KGRUBEditor will be a configuration UI and System Setting module for managing GRUB in KDE. It is beginning to turn into a very nice configuration tool, thanks to the skills and patience of Konstantinos Smanis (Artemis_Fowl). There are still some minor style-guide related UI issues to fix, such as aligning the labels to the right along a center line and wording in screens and warning messages. Also, the assisted workflows (Add/Edit Entry, Create Password) could use some tweaking, but they’re in decent enough shape to release now/fix later.
However, we still haven’t solve the problem of AutoMagic managing kernel entries. AutoMagic is what delayed development of a KDE GRUB configuration tool over a year ago and only now do we have a developer brave enough to work on it (actually, I don’t think he was aware of AutoMagic until after he began coding :). Managed kernels (packaged kernels installed and updated through the Debian grub-update tool) are wrapped inside AutoMagic headers in menu.lst. AutoMagic is good because it makes installing and updating kernels really easy. Disabling it for users who are using AutoMagic doesn’t make sense. However, moving entries outside or inside the headers would make a managed kernel suddenly unmanaged at best and possibly break things in a Very Bad Way at worst. So we’ve got to do something about it.
(BTW If you aren’t using AutoMagic, none of the following will not effect you)
We can’t expect users to know what AutoMagic is, but at the same time we can’t abstract the back-end logic in the UI. Users may reorder managed kernels (marked as [AutoMagic] in the UI) within the AutoMagic headers, and they may reorder unmanaged kernels anywhere but inside the AutoMagic headers. We are not allowing users the option to break AutoMagic in the UI; if they are advanced enough to know they don’t want to use AutoMagic then they can edit the GRUB config file by hand.
We’ve come up with two possible design solutions (not in any particular order):
Design Option 1: Preemptive disabling
Move up/down arrows are provided to allow users to reorder entries. When an up or down move could potentially break AutoMagic, the button is disabled. When the user mouses over the disabled button, a tooltip provides them with some information on why it is unavailable (e.g. “You are using AutoMagic so moving this entry will break things in a Very Bad Way”). (The tool tip isn’t yet implemented and mocked up in the screenshot.)
Pros: Prevents the user from attempting an action they will always fail.
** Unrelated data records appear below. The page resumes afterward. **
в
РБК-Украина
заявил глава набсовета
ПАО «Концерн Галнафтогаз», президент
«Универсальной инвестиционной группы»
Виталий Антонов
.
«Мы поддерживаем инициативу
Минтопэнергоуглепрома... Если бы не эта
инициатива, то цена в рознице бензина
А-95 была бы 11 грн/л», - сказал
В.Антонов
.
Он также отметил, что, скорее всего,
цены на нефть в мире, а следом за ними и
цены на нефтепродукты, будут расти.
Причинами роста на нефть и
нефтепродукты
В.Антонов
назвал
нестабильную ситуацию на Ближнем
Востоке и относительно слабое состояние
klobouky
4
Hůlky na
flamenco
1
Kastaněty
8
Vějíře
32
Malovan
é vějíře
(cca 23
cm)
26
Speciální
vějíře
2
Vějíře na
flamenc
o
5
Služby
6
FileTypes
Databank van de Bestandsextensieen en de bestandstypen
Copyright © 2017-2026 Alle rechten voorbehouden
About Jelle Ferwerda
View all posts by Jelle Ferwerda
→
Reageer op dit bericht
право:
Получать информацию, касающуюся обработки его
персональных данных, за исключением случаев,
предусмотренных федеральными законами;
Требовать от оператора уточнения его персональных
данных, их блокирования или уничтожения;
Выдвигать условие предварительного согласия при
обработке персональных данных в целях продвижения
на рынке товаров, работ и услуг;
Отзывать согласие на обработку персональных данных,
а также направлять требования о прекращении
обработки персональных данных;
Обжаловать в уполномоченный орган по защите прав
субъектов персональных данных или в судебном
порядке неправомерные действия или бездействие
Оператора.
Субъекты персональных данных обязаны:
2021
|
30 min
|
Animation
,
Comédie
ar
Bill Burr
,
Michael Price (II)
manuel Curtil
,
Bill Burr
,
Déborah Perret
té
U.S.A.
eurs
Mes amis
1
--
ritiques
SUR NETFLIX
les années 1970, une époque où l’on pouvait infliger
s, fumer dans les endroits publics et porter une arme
Cons: Why the move button is disabled may not be obvious, especially if the user has no idea what AutoMagic is.
Design Option 2: Post-action notification
An alternative to disabling the move buttons is to provide a warning message when the user tries to move an AutoMagic entry out of the AutoMagic list or an unmanaged kernel in to the AutoMagic list.
Pros: More obvious than the disabled move buttons.
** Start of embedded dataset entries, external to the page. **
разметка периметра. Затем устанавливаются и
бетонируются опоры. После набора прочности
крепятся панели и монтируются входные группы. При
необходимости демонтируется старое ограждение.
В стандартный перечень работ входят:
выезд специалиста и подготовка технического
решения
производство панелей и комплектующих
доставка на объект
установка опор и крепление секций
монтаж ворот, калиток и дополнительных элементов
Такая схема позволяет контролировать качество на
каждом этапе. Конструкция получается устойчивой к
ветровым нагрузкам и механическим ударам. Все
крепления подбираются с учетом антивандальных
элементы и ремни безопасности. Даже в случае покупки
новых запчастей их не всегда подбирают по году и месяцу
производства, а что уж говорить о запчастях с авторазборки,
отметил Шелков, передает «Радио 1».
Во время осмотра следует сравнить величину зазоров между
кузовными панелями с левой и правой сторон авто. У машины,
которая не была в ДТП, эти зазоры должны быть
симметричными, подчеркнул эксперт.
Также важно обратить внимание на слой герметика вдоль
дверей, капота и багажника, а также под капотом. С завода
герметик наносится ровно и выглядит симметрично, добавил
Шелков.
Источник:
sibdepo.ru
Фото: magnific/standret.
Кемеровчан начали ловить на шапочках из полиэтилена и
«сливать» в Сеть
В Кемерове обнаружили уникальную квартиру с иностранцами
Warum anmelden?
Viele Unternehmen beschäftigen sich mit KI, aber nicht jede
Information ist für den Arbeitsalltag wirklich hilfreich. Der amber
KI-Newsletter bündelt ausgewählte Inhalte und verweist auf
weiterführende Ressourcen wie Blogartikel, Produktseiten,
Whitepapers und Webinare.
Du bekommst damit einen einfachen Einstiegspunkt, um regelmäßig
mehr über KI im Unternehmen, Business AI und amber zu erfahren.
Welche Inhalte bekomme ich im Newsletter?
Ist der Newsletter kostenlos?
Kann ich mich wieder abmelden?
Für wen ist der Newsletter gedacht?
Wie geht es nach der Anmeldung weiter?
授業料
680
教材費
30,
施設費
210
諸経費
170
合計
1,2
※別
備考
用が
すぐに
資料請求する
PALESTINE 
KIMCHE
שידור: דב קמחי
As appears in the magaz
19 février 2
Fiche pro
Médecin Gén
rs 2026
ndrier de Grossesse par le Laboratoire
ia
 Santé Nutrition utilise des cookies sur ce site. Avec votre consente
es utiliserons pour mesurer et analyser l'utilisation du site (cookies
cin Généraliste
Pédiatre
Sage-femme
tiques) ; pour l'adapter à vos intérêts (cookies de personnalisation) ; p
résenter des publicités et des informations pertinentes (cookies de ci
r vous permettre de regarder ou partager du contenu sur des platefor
Cons: We’re allowing users to attempt an action they will always fail. It would be better for users to know not to click the button and to not get a warning message than to be rudely surprised.
The few people I’ve interviewed (short interface walkthrough of both UIs) had a preference of one design option over the other, but overall there wasn’t a clear winner of either option. I don’t really have a preference myself, there are pros and cons to each design option. It just may be a matter of releasing one version and see how it does.
As a side discussion, is there an easy way to add a separator line in the list? Initially I thought of separating the lists in to two, AutoMagic and Other, but two lists don’t really make too much sense since we’re dealing with the concept of a single menu list. There were some good ideas that came out of the interviews including a line between the AutoMagic entries and other unmanaged entries. I think a separator (not just a border, it needs to look like it is part of the list widget, not a list item border) combined with one of the methods described above could be a strong enough message that says “Hey, you’re at the bottom of the editable part of the list” without being too distracting or too hard to figure out.